What to produce: Out of the entries that follow, copy each line containing "BASE".

+ + +

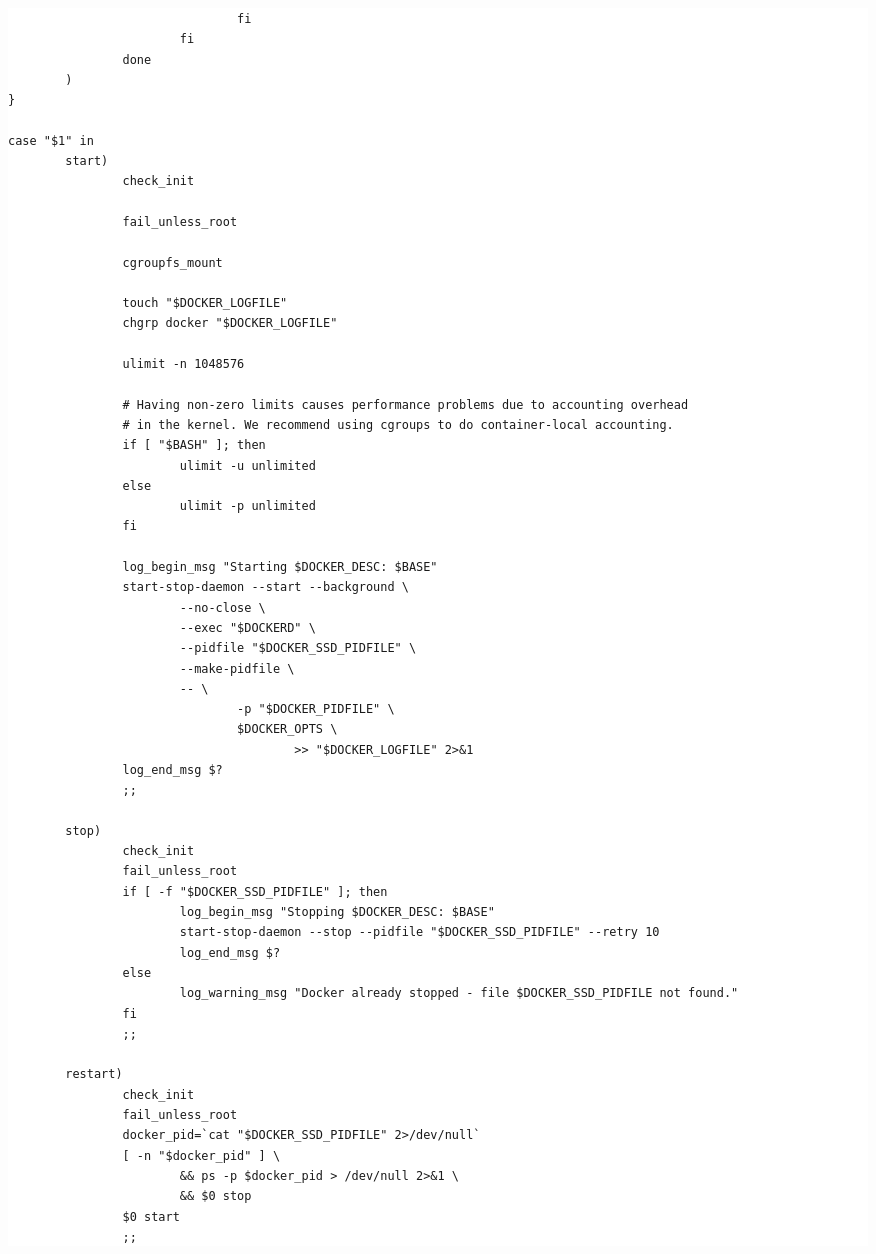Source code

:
 ```
                                fi
                        fi
                done
        )
}

case "$1" in
        start)
                check_init

                fail_unless_root

                cgroupfs_mount

                touch "$DOCKER_LOGFILE"
                chgrp docker "$DOCKER_LOGFILE"

                ulimit -n 1048576

                # Having non-zero limits causes performance problems due to accounting overhead
                # in the kernel. We recommend using cgroups to do container-local accounting.
                if [ "$BASH" ]; then
                        ulimit -u unlimited
                else
                        ulimit -p unlimited
                fi

                log_begin_msg "Starting $DOCKER_DESC: $BASE"
                start-stop-daemon --start --background \
                        --no-close \
                        --exec "$DOCKERD" \
                        --pidfile "$DOCKER_SSD_PIDFILE" \
                        --make-pidfile \
                        -- \
                                -p "$DOCKER_PIDFILE" \
                                $DOCKER_OPTS \
                                        >> "$DOCKER_LOGFILE" 2>&1
                log_end_msg $?
                ;;

        stop)
                check_init
                fail_unless_root
                if [ -f "$DOCKER_SSD_PIDFILE" ]; then
                        log_begin_msg "Stopping $DOCKER_DESC: $BASE"
                        start-stop-daemon --stop --pidfile "$DOCKER_SSD_PIDFILE" --retry 10
                        log_end_msg $?
                else
                        log_warning_msg "Docker already stopped - file $DOCKER_SSD_PIDFILE not found."
                fi
                ;;

        restart)
                check_init
                fail_unless_root
                docker_pid=`cat "$DOCKER_SSD_PIDFILE" 2>/dev/null`
                [ -n "$docker_pid" ] \
                        && ps -p $docker_pid > /dev/null 2>&1 \
                        && $0 stop
                $0 start
                ;;

```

+ + +

Solution for this problem:
                log_begin_msg "Starting $DOCKER_DESC: $BASE"
                        log_begin_msg "Stopping $DOCKER_DESC: $BASE"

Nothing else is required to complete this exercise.